(Stored dataset items)

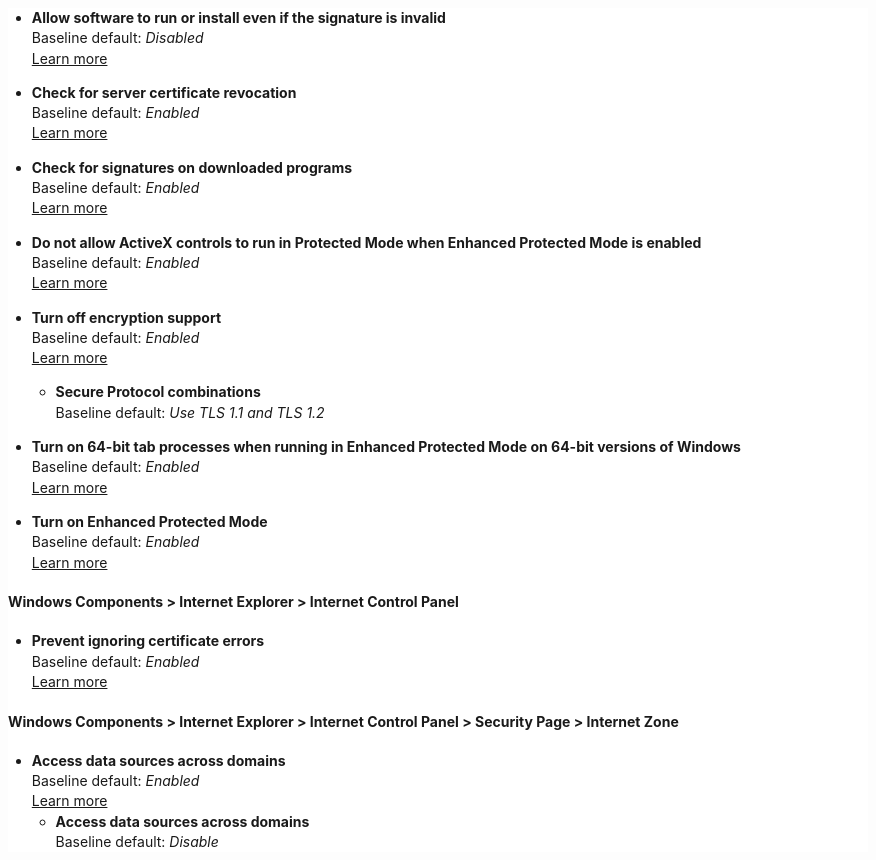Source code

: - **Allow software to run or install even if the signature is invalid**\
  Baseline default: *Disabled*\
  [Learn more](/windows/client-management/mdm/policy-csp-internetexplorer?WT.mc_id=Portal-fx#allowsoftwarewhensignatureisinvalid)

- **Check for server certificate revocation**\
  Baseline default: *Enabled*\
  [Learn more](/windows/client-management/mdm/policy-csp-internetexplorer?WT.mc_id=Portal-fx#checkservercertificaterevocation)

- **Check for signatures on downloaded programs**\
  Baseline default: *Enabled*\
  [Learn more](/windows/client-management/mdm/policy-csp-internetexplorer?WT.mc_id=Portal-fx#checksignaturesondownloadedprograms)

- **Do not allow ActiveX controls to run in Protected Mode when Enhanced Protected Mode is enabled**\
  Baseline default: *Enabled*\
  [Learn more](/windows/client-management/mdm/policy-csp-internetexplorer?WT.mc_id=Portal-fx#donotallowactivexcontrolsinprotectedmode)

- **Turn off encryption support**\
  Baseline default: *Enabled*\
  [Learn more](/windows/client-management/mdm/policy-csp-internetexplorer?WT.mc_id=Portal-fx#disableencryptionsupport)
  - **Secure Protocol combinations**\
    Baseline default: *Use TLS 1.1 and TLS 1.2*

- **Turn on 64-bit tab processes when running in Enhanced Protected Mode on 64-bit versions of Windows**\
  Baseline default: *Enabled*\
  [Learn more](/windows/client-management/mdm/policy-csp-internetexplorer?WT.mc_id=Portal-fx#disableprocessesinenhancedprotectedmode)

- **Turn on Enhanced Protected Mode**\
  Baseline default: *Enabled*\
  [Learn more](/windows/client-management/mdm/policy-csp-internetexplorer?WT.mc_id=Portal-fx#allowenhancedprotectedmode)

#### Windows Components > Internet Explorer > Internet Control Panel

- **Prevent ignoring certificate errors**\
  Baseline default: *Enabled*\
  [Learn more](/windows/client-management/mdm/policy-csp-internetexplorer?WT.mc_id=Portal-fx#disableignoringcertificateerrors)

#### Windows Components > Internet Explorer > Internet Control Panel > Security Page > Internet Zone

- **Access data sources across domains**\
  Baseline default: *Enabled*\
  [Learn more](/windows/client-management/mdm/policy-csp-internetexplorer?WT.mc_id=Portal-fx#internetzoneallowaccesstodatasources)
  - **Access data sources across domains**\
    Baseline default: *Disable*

ABOUT THIS TASK:
Set every record down exactly, omitting pictures.

RESULT OF THIS EXERCISE:
Source code

: - **Allow software to run or install even if the signature is invalid**\
  Baseline default: *Disabled*\
  [Learn more](/windows/client-management/mdm/policy-csp-internetexplorer?WT.mc_id=Portal-fx#allowsoftwarewhensignatureisinvalid)

- **Check for server certificate revocation**\
  Baseline default: *Enabled*\
  [Learn more](/windows/client-management/mdm/policy-csp-internetexplorer?WT.mc_id=Portal-fx#checkservercertificaterevocation)

- **Check for signatures on downloaded programs**\
  Baseline default: *Enabled*\
  [Learn more](/windows/client-management/mdm/policy-csp-internetexplorer?WT.mc_id=Portal-fx#checksignaturesondownloadedprograms)

- **Do not allow ActiveX controls to run in Protected Mode when Enhanced Protected Mode is enabled**\
  Baseline default: *Enabled*\
  [Learn more](/windows/client-management/mdm/policy-csp-internetexplorer?WT.mc_id=Portal-fx#donotallowactivexcontrolsinprotectedmode)

- **Turn off encryption support**\
  Baseline default: *Enabled*\
  [Learn more](/windows/client-management/mdm/policy-csp-internetexplorer?WT.mc_id=Portal-fx#disableencryptionsupport)
  - **Secure Protocol combinations**\
    Baseline default: *Use TLS 1.1 and TLS 1.2*

- **Turn on 64-bit tab processes when running in Enhanced Protected Mode on 64-bit versions of Windows**\
  Baseline default: *Enabled*\
  [Learn more](/windows/client-management/mdm/policy-csp-internetexplorer?WT.mc_id=Portal-fx#disableprocessesinenhancedprotectedmode)

- **Turn on Enhanced Protected Mode**\
  Baseline default: *Enabled*\
  [Learn more](/windows/client-management/mdm/policy-csp-internetexplorer?WT.mc_id=Portal-fx#allowenhancedprotectedmode)

#### Windows Components > Internet Explorer > Internet Control Panel

- **Prevent ignoring certificate errors**\
  Baseline default: *Enabled*\
  [Learn more](/windows/client-management/mdm/policy-csp-internetexplorer?WT.mc_id=Portal-fx#disableignoringcertificateerrors)

#### Windows Components > Internet Explorer > Internet Control Panel > Security Page > Internet Zone

- **Access data sources across domains**\
  Baseline default: *Enabled*\
  [Learn more](/windows/client-management/mdm/policy-csp-internetexplorer?WT.mc_id=Portal-fx#internetzoneallowaccesstodatasources)
  - **Access data sources across domains**\
    Baseline default: *Disable*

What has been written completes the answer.